--- Excerpted data ---

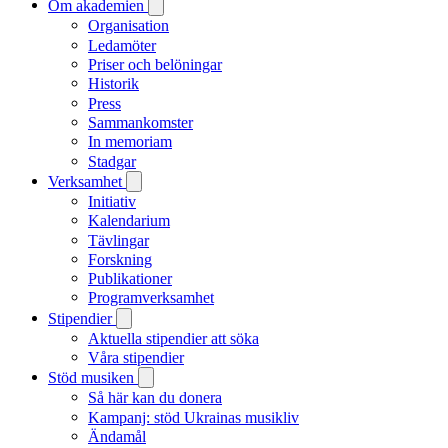
Om akademien
Organisation
Ledamöter
Priser och belöningar
Historik
Press
Sammankomster
In memoriam
Stadgar
Verksamhet
Initiativ
Kalendarium
Tävlingar
Forskning
Publikationer
Programverksamhet
Stipendier
Aktuella stipendier att söka
Våra stipendier
Stöd musiken
Så här kan du donera
Kampanj: stöd Ukrainas musikliv
Ändamål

---

▸ **About this task**: What you give back must be the data above, reproduced exactly and free of pictures.

▸ **Finished task**:
Om akademien
Organisation
Ledamöter
Priser och belöningar
Historik
Press
Sammankomster
In memoriam
Stadgar
Verksamhet
Initiativ
Kalendarium
Tävlingar
Forskning
Publikationer
Programverksamhet
Stipendier
Aktuella stipendier att söka
Våra stipendier
Stöd musiken
Så här kan du donera
Kampanj: stöd Ukrainas musikliv
Ändamål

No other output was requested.